Donald Marshall Jr., chef mi’kmaq, activiste, reconnu coupable à tort de meurtre (né le 13 septembre 1953 à Sydney en Nouvelle-Écosse; décédé le 6 août 2009 à Sydney en Nouvelle-Écosse). L’emprisonnement de Donald Marshall Jr. (de 1971 à 1982) est devenu l’une des affaires les plus controversées de l’histoire du système de justice pénale du Canada. Il a été la première victime très médiatisée de condamnation pour meurtre injustifiée à voir sa condamnation annulée, ce qui a ouvert la voie à plusieurs autres comme David Milgaard et Guy Paul Morin (voir Affaire David Milgaard; Affaire Guy Paul Morin). Dans les années 1990, Donald Marshall a également été une figure centrale dans l’importante affaire concernant les droits issus de traités relatifs à la chasse et à la pêche portée devant la Cour suprême du Canada.
Jeunesse
Donald Marshall fils naît sur la réserve Membertou au Cap-Breton en Nouvelle-Écosse.
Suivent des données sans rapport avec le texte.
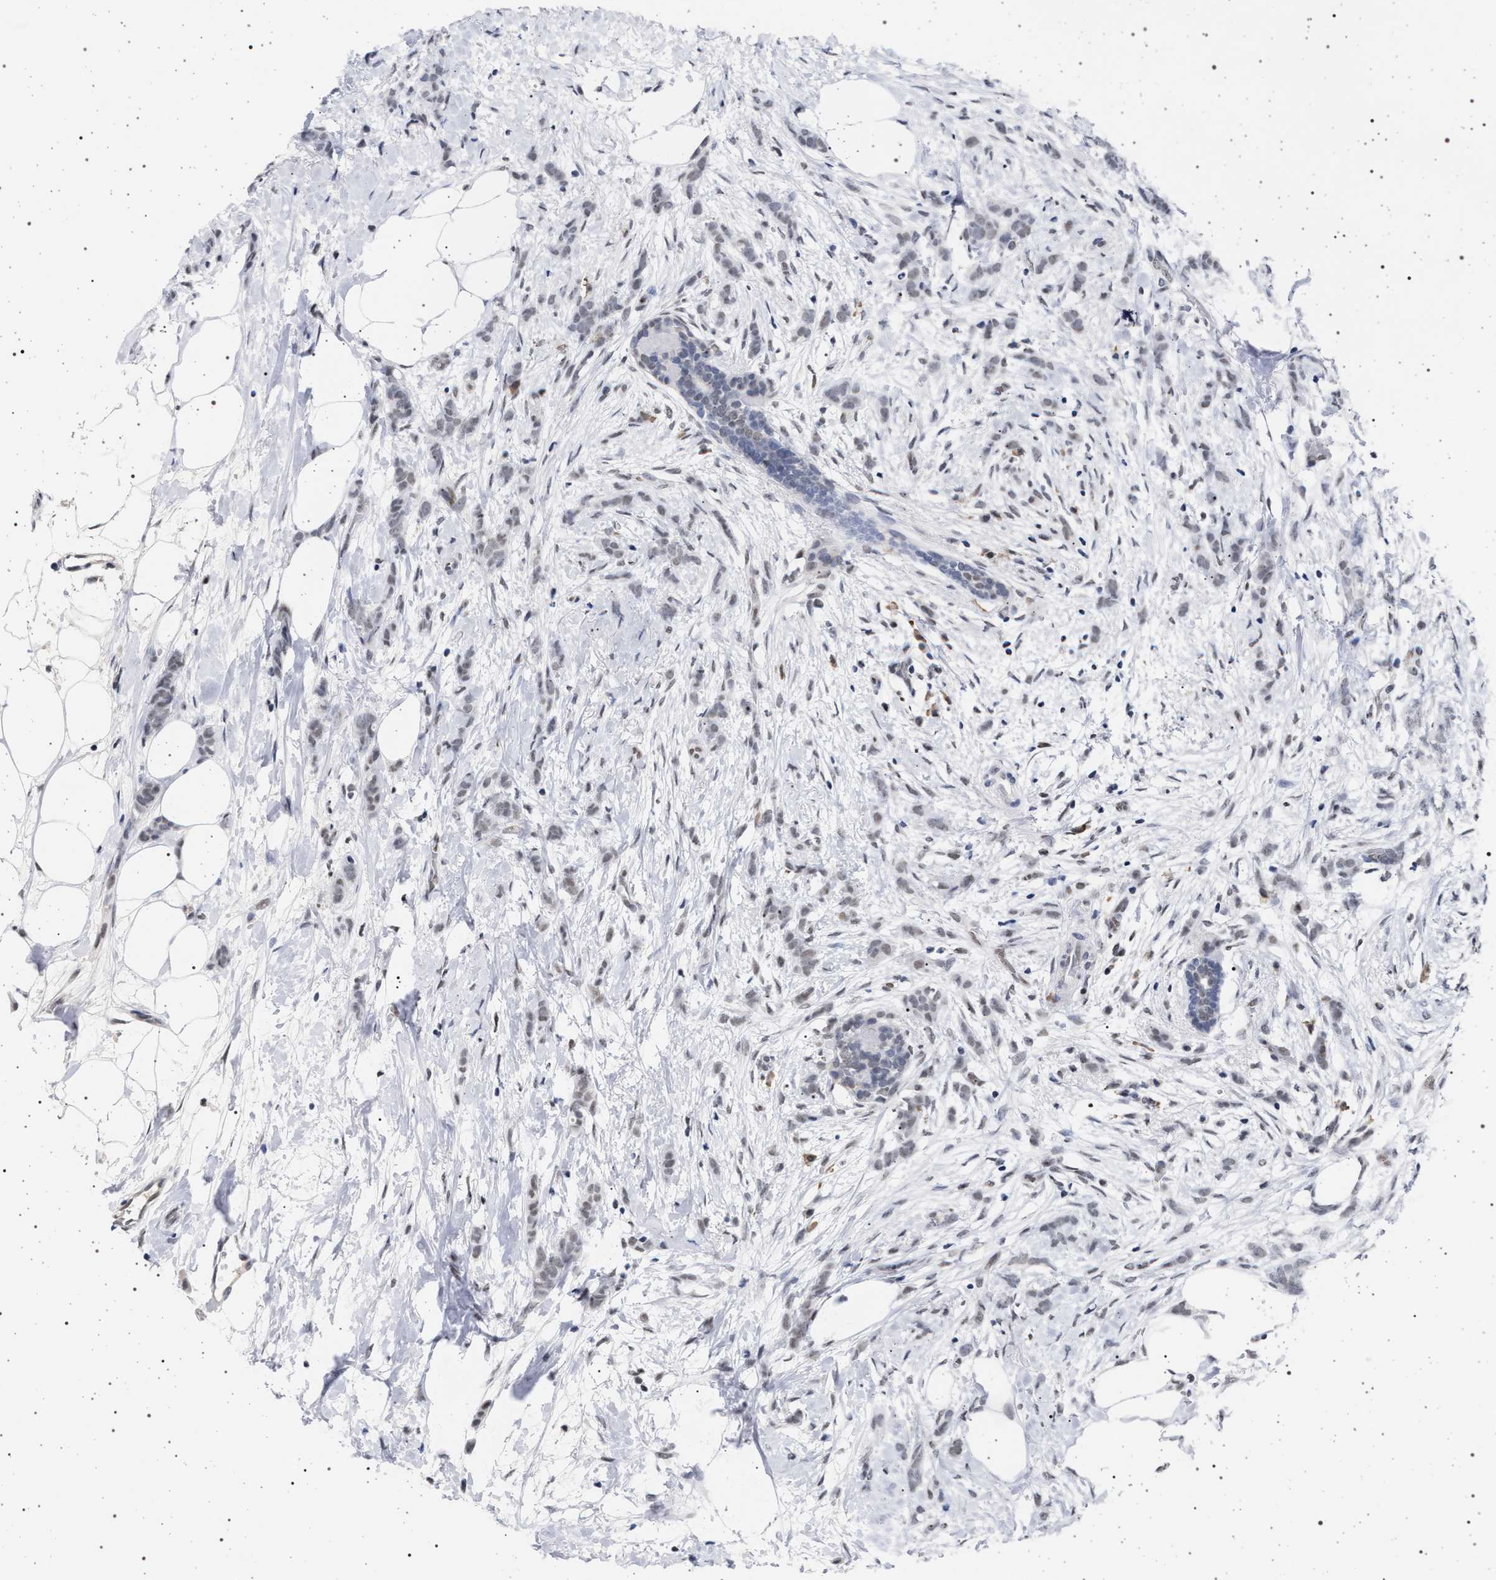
{"staining": {"intensity": "weak", "quantity": "25%-75%", "location": "nuclear"}, "tissue": "breast cancer", "cell_type": "Tumor cells", "image_type": "cancer", "snomed": [{"axis": "morphology", "description": "Lobular carcinoma, in situ"}, {"axis": "morphology", "description": "Lobular carcinoma"}, {"axis": "topography", "description": "Breast"}], "caption": "There is low levels of weak nuclear expression in tumor cells of breast lobular carcinoma, as demonstrated by immunohistochemical staining (brown color).", "gene": "PHF12", "patient": {"sex": "female", "age": 41}}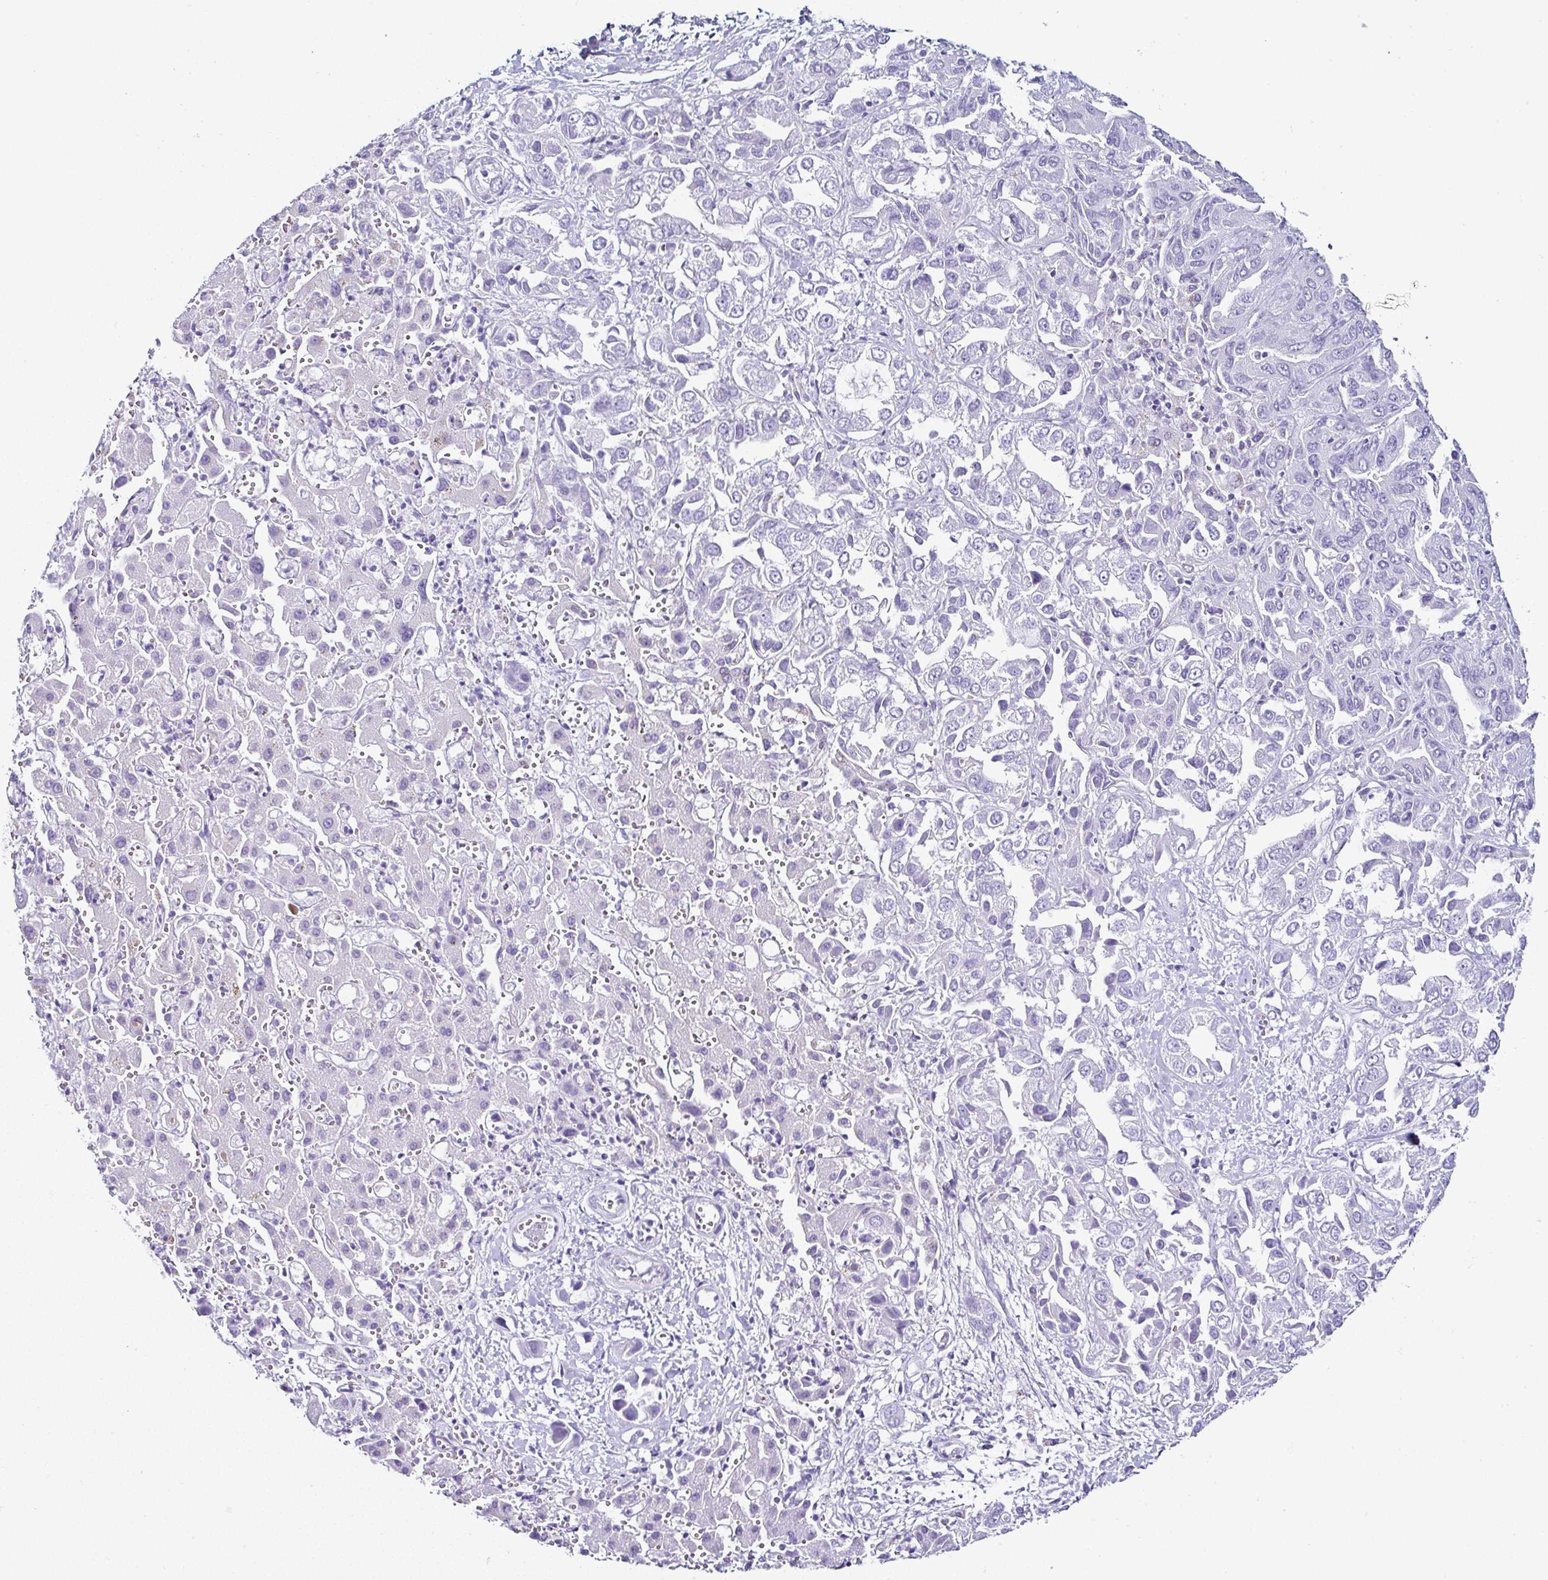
{"staining": {"intensity": "negative", "quantity": "none", "location": "none"}, "tissue": "liver cancer", "cell_type": "Tumor cells", "image_type": "cancer", "snomed": [{"axis": "morphology", "description": "Cholangiocarcinoma"}, {"axis": "topography", "description": "Liver"}], "caption": "Immunohistochemistry (IHC) image of neoplastic tissue: human cholangiocarcinoma (liver) stained with DAB (3,3'-diaminobenzidine) demonstrates no significant protein staining in tumor cells.", "gene": "SERPINB3", "patient": {"sex": "female", "age": 52}}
Il est l’aîné des 13 enfants de Donald Sr. et Caroline Marshall. Son père est grand chef honoraire de la Nation Mi’kmaq.
Donald Marshall est un jeune rebelle. Il s’attire des ennuis après avoir été envoyé dans une école non autochtone. À 15 ans, il est expulsé de l’école pour avoir frappé un enseignant. Il se joint ensuite au Shipyard Gang de Membertou, une bande composée d’adolescents qui quêtent de l’argent et commettent de petits vols. Donald Marshall devient connu de la police pour son comportement délinquant, mais il n’est pas considéré comme étant violent. À 17 ans, il est condamné à quatre mois de prison de comté pour avoir donné de l’alcool à des mineurs.
Meurtre de Sandy Seale
Dans la nuit du vendredi 28 mai 1971, Donald Marshall rencontre par hasard une de ses connaissances dans le parc Wentworth à Sydney. Il s’agit de Sandy Seale, une jeune noire de 17 ans. Les adolescents croisent ensuite deux hommes, Roy Ebsary et Jimmy MacNeil. Il s’ensuit une confrontation au cours de laquelle Roy Ebsary poignarde Sandy Seale à l’estomac et entaille le bras de Donald Marshall. Tous prennent fuite, laissant derrière Sandy Seale en sang au sol. Donald Marshall revient peu après et aide à appeler une ambulance. Sandy Seale meurt à l’hôpital le lendemain.
Les agents du service de police de Sydney ont peu d’expérience ou de formation en matière d’enquête sur les homicides. Ils refusent l’offre d’aide de la Gendarmerie royale du Canada (GRC). Aucune autopsie n’est pratiquée sur le corps de la victime. La scène de crime n’est ni sécurisée ni photographiée. Une recherche sommaire ne permet de trouver que très peu de preuves. L’arme du crime n’est pas retrouvée.
Donald Marshall se porte volontaire pour aider la police, mais ce n’est que deux jours plus tard que la police recueille sa déclaration officielle. Il raconte comment lui et Sandy Seale ont rencontré deux hommes qui leur ont demandé des cigarettes. Donald Marshall affirme que l’homme plus âgé a proféré des insultes racistes contre les Autochtones et les Noirs avant de sortir un couteau (voir aussi Racisme anti-Noirs au Canada). Il donne à la police une description des hommes, mais celle-ci ne recherche pas les suspects. Après avoir brièvement interrogé Donald Marshall, les enquêteurs décident qu’il a poignardé Sandy Seale pendant une dispute. Ils croient qu’il s’est infligé lui-même sa coupure au bras. Ils ne fouillent pas la maison de Donald Marshall pour chercher l’arme du crime.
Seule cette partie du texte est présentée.